De vaarlichten moesten voldoen aan de eisen van de binnenvaart en waren van ‘verchroomd koper, Amerikaans stroomlijnmodel’.
Betaling
De contractprijs was ƒ 6632,50, hierbij kwam voor bijwerk een bedrag van ƒ 289,– zodat het eindbedrag ƒ 6921,50 werd.
In de werfboeken zijn nog een paar detailbedragen terug te vinden, zoals de 6 koperen, ovale en gepolijste patrijspoorten van 200 x 100 x 35 mm. Deze kostten per stuk ƒ 6,25. Voor twee maal de letters P I A in verchroomde uitvoering van 12 cm hoogte werd in totaal ƒ 7,26 berekend.
Tot slot: voor 200 liter ‘brandstofolie’ rekende de werf een bedrag van ƒ 8,00 …
De naam
Omdat er door Van Ommeren al een groter directievaartuig gebruikt werd dat “Pia” heette, werd de officiële naam van dit door “De Vlijt” gebouwde schip “Pia II”. Deze naam werd aan de zijkanten van de opbouw aangebracht.
De eerste binnenvaart tanker van rederij Van Ommeren werd in 1903 in gebruik genomen.
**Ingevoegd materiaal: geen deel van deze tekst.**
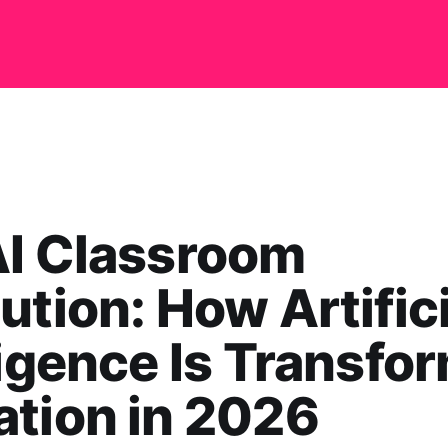
AI Classroom
ution: How Artifici
ligence Is Transfo
tion in 2026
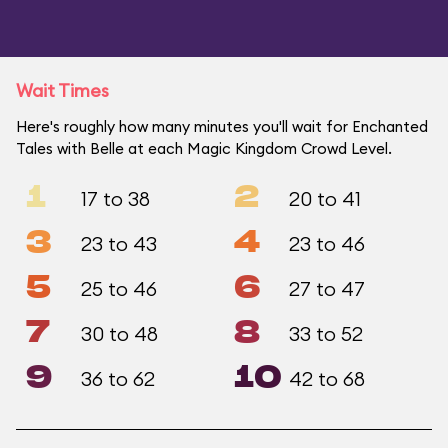
Wait Times
Here's roughly how many minutes you'll wait for Enchanted
Tales with Belle at each Magic Kingdom Crowd Level.
1
2
17 to 38
20 to 41
3
4
23 to 43
23 to 46
5
6
25 to 46
27 to 47
7
8
30 to 48
33 to 52
9
10
36 to 62
42 to 68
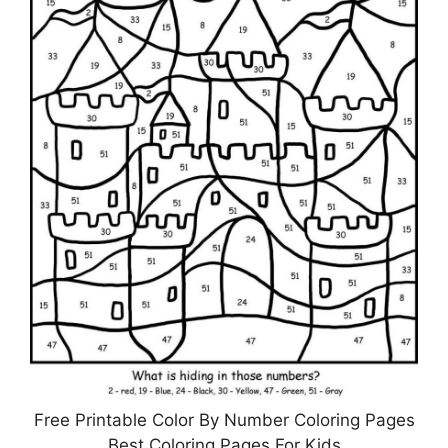
Free Printable Color By Number Coloring Pages
Best Coloring Pages For Kids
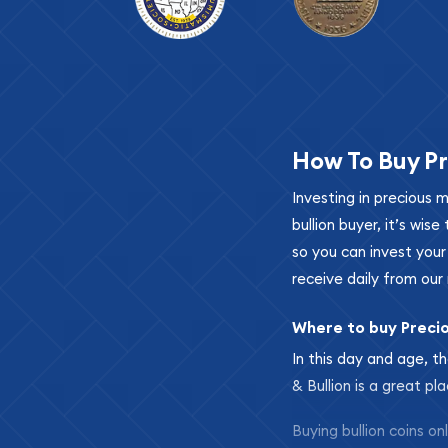
How To Buy Pr
Investing in precious 
bullion buyer, it’s wi
so you can invest you
receive daily from our 
Where to buy Preci
In this day and age, th
& Bullion is a great pl
Buying bullion coins o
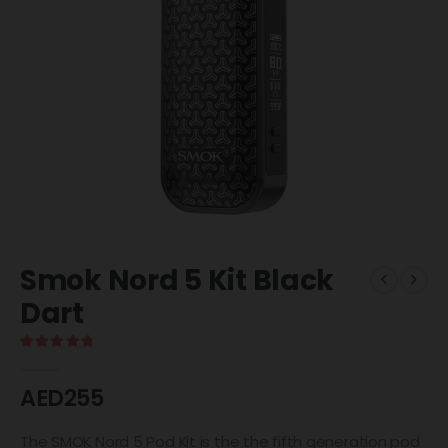
Smok Nord 5 Kit Black
Dart
5.00
out of 5
AED
255
The SMOK Nord 5 Pod Kit is the the fifth generation pod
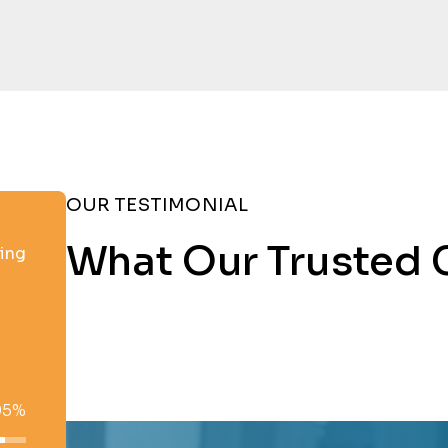
OUR TESTIMONIAL
What Our Trusted 
ting
95%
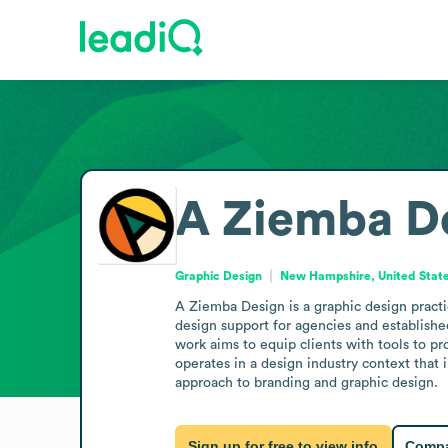
A Ziemba D
Graphic Design
New Hampshire, United Stat
A Ziemba Design is a graphic design practi
design support for agencies and established
work aims to equip clients with tools to pr
operates in a design industry context that 
approach to branding and graphic design.
Sign up for free to view info
Compa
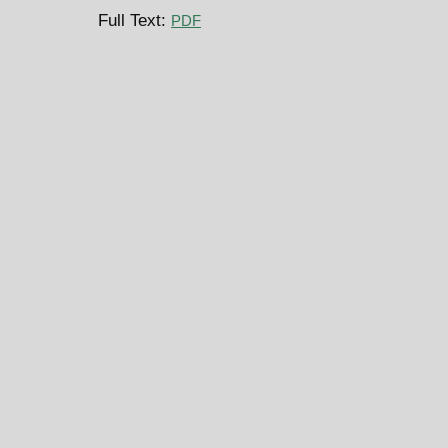
Full Text:
PDF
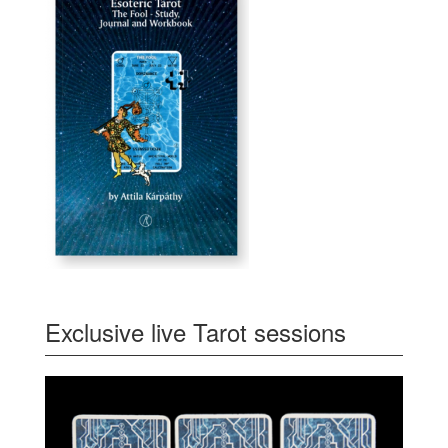
Exclusive live Tarot sessions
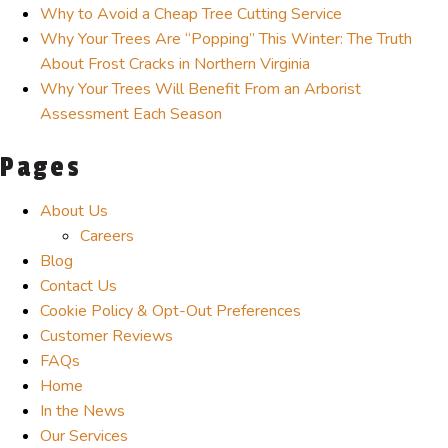
Why to Avoid a Cheap Tree Cutting Service
Why Your Trees Are “Popping” This Winter: The Truth
About Frost Cracks in Northern Virginia
Why Your Trees Will Benefit From an Arborist
Assessment Each Season
Pages
About Us
Careers
Blog
Contact Us
Cookie Policy & Opt-Out Preferences
Customer Reviews
FAQs
Home
In the News
Our Services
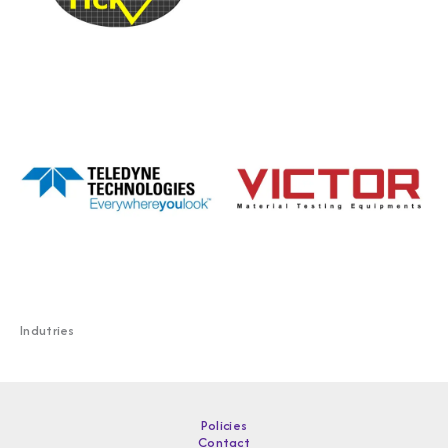
Indutries
Policies
Contact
Dit schip kreeg als naam”Rhenania”. Daarna werd het traditie dat alle binnenvaartschepen van deze rederij een naam kregen die eindigde op de twee letters: ia.
Het zeiljacht “Iduna” dat in 1939 op “De Vlijt” door de gebroeders De Vries als privé-jacht voor de heer Phs. van Ommeren werd gebouwd, droeg tijdens de bouw de naam “Dahlia”.
Slot
De “Pia II” werd door rederij Van Ommeren niet alleen als directievaartuig gebruikt.
Behalve als rederij, verrichtte het bedrijf van Van Ommeren in de Rotterdamse havens ook werkzaamheden als cargadoor en scheepsbevrachter.
De “Pia II”, links voor, aan het werk in de haven van Rotterdam. Deze foto stond op het omslag van het VO-Journaal 7-8 uit 1967
Van Ommeren vervulde bij die bezigheden dus de functie van ‘waterklerk’, zoals dat genoemd werd. Ook bij dit werk werd de “Pia II” dikwijls ingeschakeld.
In 1967, na 32 jaar trouwe dienst, verkocht Van Ommeren het schip aan een Rotterdamse watersporter, die er een motorjacht van maakte. Het is niet bekend of de “Pia II” nog steeds in de vaart is.